Previous research indicates that people holding different political views vary starkly on the way they believe immigrants versus locals should receive support. People with progressive, left-wing, or democrat political views tend to be more open to benefits being directed towards immigrants. In constrast, people with conservative, right-wing, or republican political views typically oppose directing benefits to immigrants and are in favor of prioritizing locals. Therefore, humans may (knowingly or not) be guided by their political views, leading to calibrating the AI in a politically biased way when decisions concern immigrants and locals.

We conducted a pre-registered experiment in which introduced a simplified version of the AMS algorithm, adapted to the USA. We tasked 1272 democrats and 1272 republicans with accepting or rejecting the recommendations of an algorithm concerning the aproval of applications for benefits submitted by local (American) and immigrants (Mexican) job-seekers.

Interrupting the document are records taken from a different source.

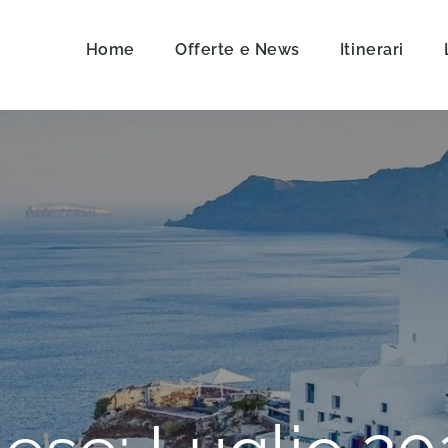
Home
Offerte e News
Itinerari
on Travel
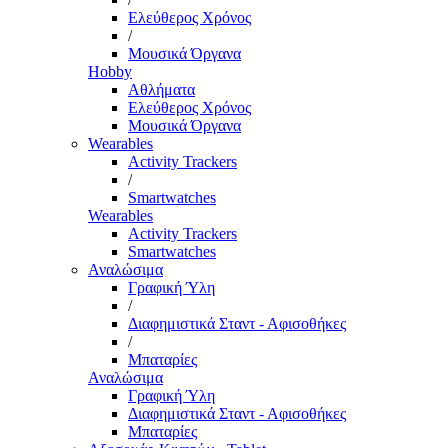
Ελεύθερος Χρόνος
/
Μουσικά Όργανα
Hobby
Αθλήματα
Ελεύθερος Χρόνος
Μουσικά Όργανα
Wearables
Activity Trackers
/
Smartwatches
Wearables
Activity Trackers
Smartwatches
Αναλώσιμα
Γραφική Ύλη
/
Διαφημιστικά Σταντ - Αφισοθήκες
/
Μπαταρίες
Αναλώσιμα
Γραφική Ύλη
Διαφημιστικά Σταντ - Αφισοθήκες
Μπαταρίες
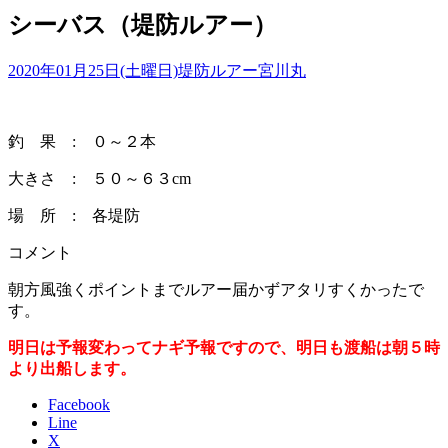
シーバス（堤防ルアー）
2020年01月25日(土曜日)
堤防ルアー
宮川丸
釣 果 : ０～２本
大きさ : ５０～６３cm
場 所 : 各堤防
コメント
朝方風強くポイントまでルアー届かずアタリすくかったで
す。
明日は予報変わってナギ予報ですので、明日も渡船は朝５時
より出船します。
Facebook
Line
X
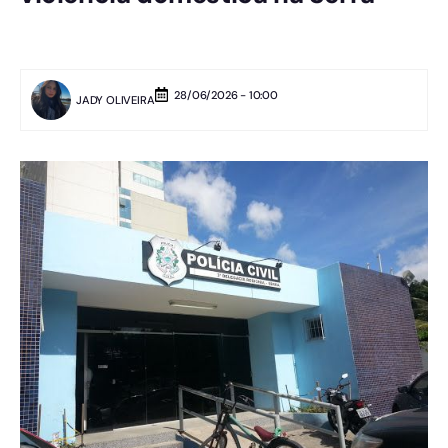
28/06/2026 - 10:00
JADY OLIVEIRA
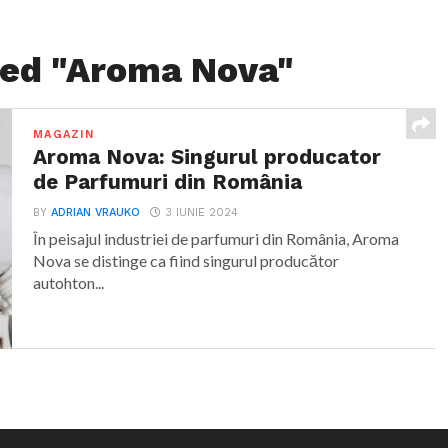
ged "Aroma Nova"
MAGAZIN
Aroma Nova: Singurul producator
de Parfumuri din România
BY
ADRIAN VRAUKO
3 IUNIE 2024
În peisajul industriei de parfumuri din România, Aroma
Nova se distinge ca fiind singurul producător
autohton...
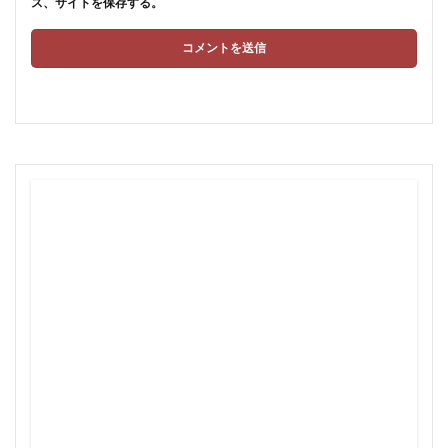
ス、サイトを保存する。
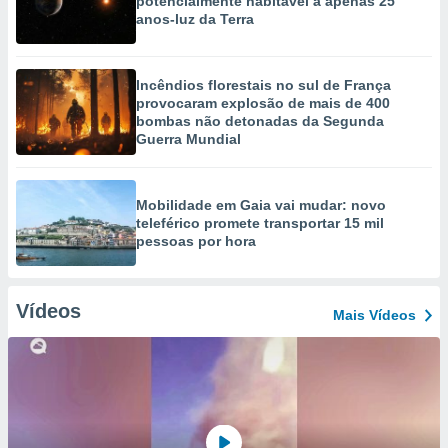
potencialmente habitável a apenas 25
anos-luz da Terra
Incêndios florestais no sul de França
provocaram explosão de mais de 400
bombas não detonadas da Segunda
Guerra Mundial
Mobilidade em Gaia vai mudar: novo
teleférico promete transportar 15 mil
pessoas por hora
Vídeos
Mais Vídeos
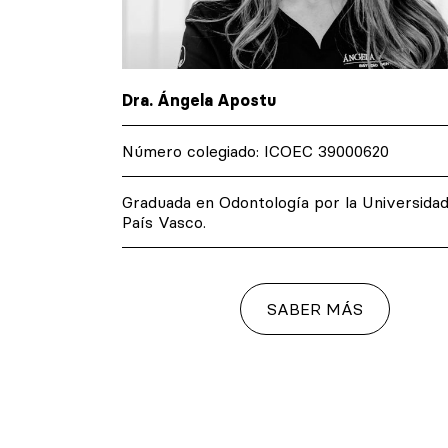
Dra. Ángela Apostu
Número colegiado: ICOEC 39000620
d del
Graduada en Odontología por la Universidad
País Vasco.
SABER MÁS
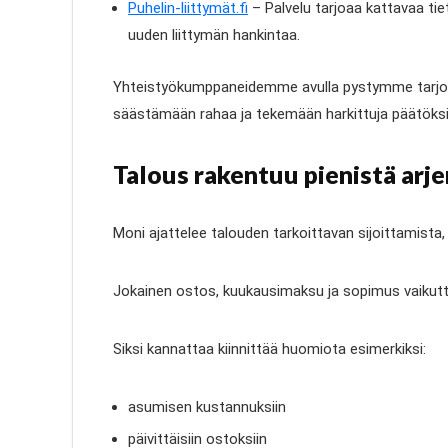
Puhelin-liittymät.fi
– Palvelu tarjoaa kattavaa tie
uuden liittymän hankintaa.
Yhteistyökumppaneidemme avulla pystymme tarjoam
säästämään rahaa ja tekemään harkittuja päätöksi
Talous rakentuu pienistä arje
Moni ajattelee talouden tarkoittavan sijoittamist
Jokainen ostos, kuukausimaksu ja sopimus vaikuttaa
Siksi kannattaa kiinnittää huomiota esimerkiksi:
asumisen kustannuksiin
päivittäisiin ostoksiin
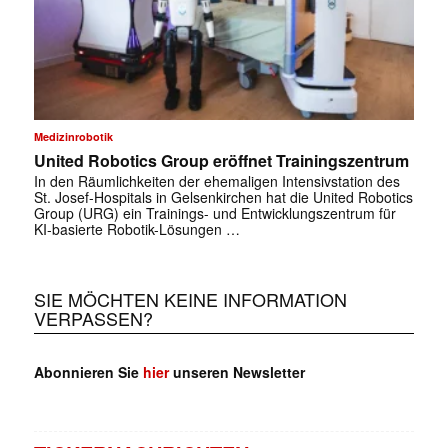
Medizinrobotik
United Robotics Group eröffnet Trainingszentrum
In den Räumlichkeiten der ehemaligen Intensivstation des
St. Josef-Hospitals in Gelsenkirchen hat die United Robotics
Group (URG) ein Trainings- und Entwicklungszentrum für
KI-basierte Robotik-Lösungen …
SIE MÖCHTEN KEINE INFORMATION
VERPASSEN?
Abonnieren Sie
hier
unseren Newsletter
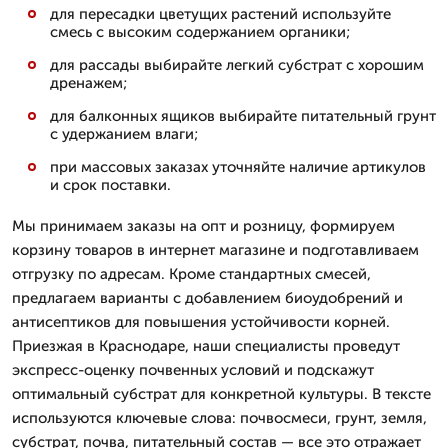
для пересадки цветущих растений используйте
смесь с высоким содержанием органики;
для рассады выбирайте легкий субстрат с хорошим
дренажем;
для балконных ящиков выбирайте питательный грунт
с удержанием влаги;
при массовых заказах уточняйте наличие артикулов
и срок поставки.
Мы принимаем заказы на опт и розницу, формируем
корзину товаров в интернет магазине и подготавливаем
отгрузку по адресам. Кроме стандартных смесей,
предлагаем варианты с добавлением биоудобрений и
антисептиков для повышения устойчивости корней.
Приезжая в Краснодаре, наши специалисты проведут
экспресс-оценку почвенных условий и подскажут
оптимальный субстрат для конкретной культуры. В тексте
используются ключевые слова: почвосмеси, грунт, земля,
субстрат, почва, питательный состав — все это отражает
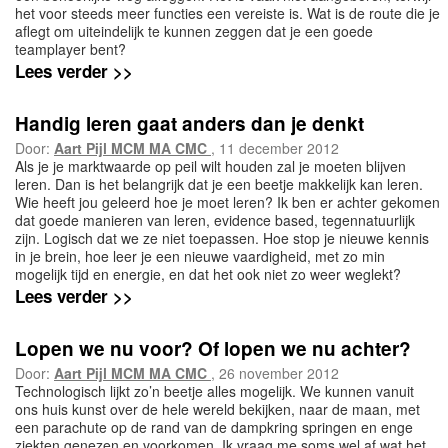
het voor steeds meer functies een vereiste is. Wat is de route die je
aflegt om uiteindelijk te kunnen zeggen dat je een goede
teamplayer bent?
Lees verder >>
Handig leren gaat anders dan je denkt
Door:
Aart Pijl MCM MA CMC
, 11 december 2012
Als je je marktwaarde op peil wilt houden zal je moeten blijven
leren. Dan is het belangrijk dat je een beetje makkelijk kan leren.
Wie heeft jou geleerd hoe je moet leren? Ik ben er achter gekomen
dat goede manieren van leren, evidence based, tegennatuurlijk
zijn. Logisch dat we ze niet toepassen. Hoe stop je nieuwe kennis
in je brein, hoe leer je een nieuwe vaardigheid, met zo min
mogelijk tijd en energie, en dat het ook niet zo weer weglekt?
Lees verder >>
Lopen we nu voor? Of lopen we nu achter?
Door:
Aart Pijl MCM MA CMC
, 26 november 2012
Technologisch lijkt zo’n beetje alles mogelijk. We kunnen vanuit
ons huis kunst over de hele wereld bekijken, naar de maan, met
een parachute op de rand van de dampkring springen en enge
ziekten genezen en voorkomen. Ik vraag me soms wel af wat het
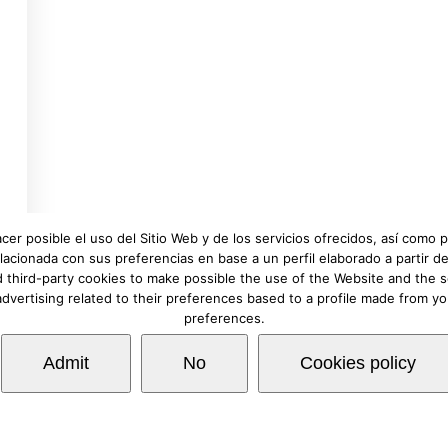
Teléfono:
(+34) 
Email:
info@hap
Mapa:
Ver local
acer posible el uso del Sitio Web y de los servicios ofrecidos, así como
lacionada con sus preferencias en base a un perfil elaborado a partir
 third-party cookies to make possible the use of the Website and the s
advertising related to their preferences based to a profile made from y
 de Privacidad
.
preferences.
Admit
No
Cookies policy
Prev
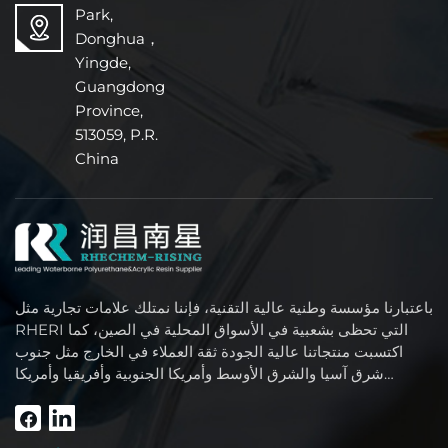
Park,
Donghua，
Yingde,
Guangdong
Province,
513059, P.R.
China
باعتبارنا مؤسسة وطنية عالية التقنية، فإننا نمتلك علامات تجارية مثل
RHERI التي تحظى بشعبية في الأسواق المحلية في الصين، كما
اكتسبت منتجاتنا عالية الجودة ثقة العملاء في الخارج مثل جنوب
شرق آسيا والشرق الأوسط وأمريكا الجنوبية وأفريقيا وأمريكا
الشمالية.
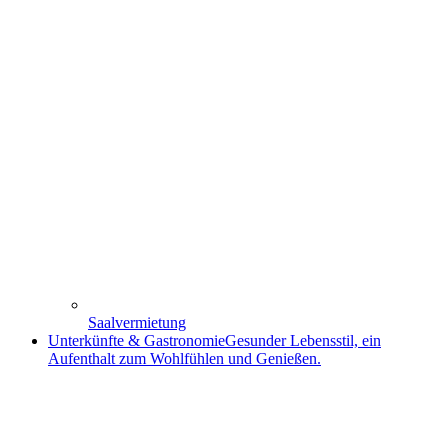
Saalvermietung
Unterkünfte & Gastronomie
Gesunder Lebensstil, ein
Aufenthalt zum Wohlfühlen und Genießen.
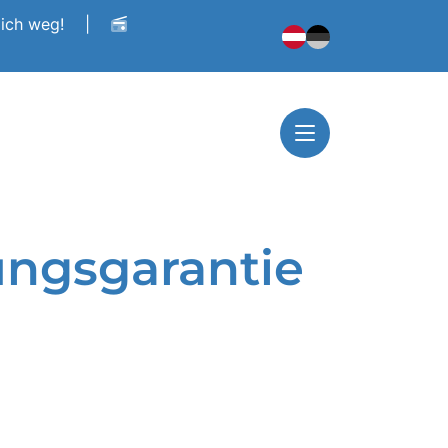
dich weg!
|
ngsgarantie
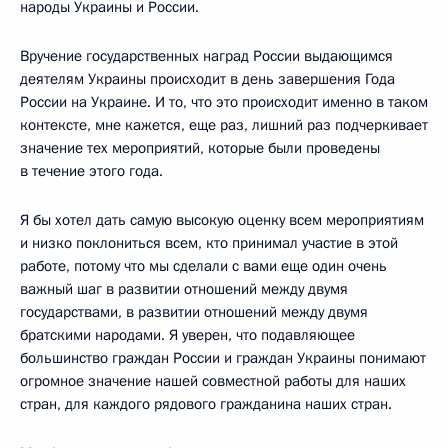
народы Украины и России.
Вручение государственных наград России выдающимся
деятелям Украины происходит в день завершения Года
России на Украине. И то, что это происходит именно в таком
контексте, мне кажется, еще раз, лишний раз подчеркивает
значение тех мероприятий, которые были проведены
в течение этого года.
Я бы хотел дать самую высокую оценку всем мероприятиям
и низко поклониться всем, кто принимал участие в этой
работе, потому что мы сделали с вами еще один очень
важный шаг в развитии отношений между двумя
государствами, в развитии отношений между двумя
братскими народами. Я уверен, что подавляющее
большинство граждан России и граждан Украины понимают
огромное значение нашей совместной работы для наших
стран, для каждого рядового гражданина наших стран.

The algorithm provided a recommendation concerning each applicant based on a resume including 4 attributes with scores from 1 to 5. Participants with an average score of 3 or above should be approved. In three between-subjects conditions, the algorithm provided recommendations following one of three strategies: (1) meritocracy: only considered a candidate’s resume and ignored country of origin, (2) affirmative action: further considered country of origin to favor immigrants when just above or just below the treshold, and (3) America first: further considered country of origin to favor locals when just above or just below the treshold.

Participants observed the applicant’s resume, including the country of origin, know the policy adopted by the AI (meritocracy vs. affirmative action vs. America first) and will be instructed to make a decision to approve or reject the algorithm’s recommendations, which will impact future recommendations of the algorithm. Their decisions are what determines whether a candidate gets benefits or not (operationalized by bonus payments to token participants representing the demographic characteristics of the candidates).

Supporting our predictions, we found that recommendations for candidates that had very high or low resume scores were accepted much more than recommendations for candidates that were just above or below the threshold. Focusing on candidates near the threshold, we found that democrats accepted recommendations to give benefits to immigrants more than republicans while republicans give benefits to locals more than democrats. Furthermore, we found that decisions differed across the biased algorithms for democrats and republicans. For the affirmative action algorithm, democrats accepted much more recommendations for benefits to immigrants than republicans. Yet, as for republicans, democrats accepted less benefits to immigrants than to locals. For the America first algorithm, republicans accepted more recommendations for benefits to locals than democrats. Here, republicans accepted more benefits to locals than to immigrants while democrats accepted more benefits to immigrants than to locals.

Taken together, our study builds an experimental paradigm to gain behavioral insights into human-in-the-loop decision making. Using this experimental paradigm, we show that human-in-the loop decision-making set ups might not always work to debias algorithms because the individual differences of the humans-in-the-loop shape the input humans give to biased algorithms. Specifically, we found that republicans could bias human-in-the loop decision to harm immigrants and benefit locals while democrats could bias towards benefitting immigrants. We are currently working to implement the human feedback we collected as training for algorithms to assess the impact of the feedback on future recommendations.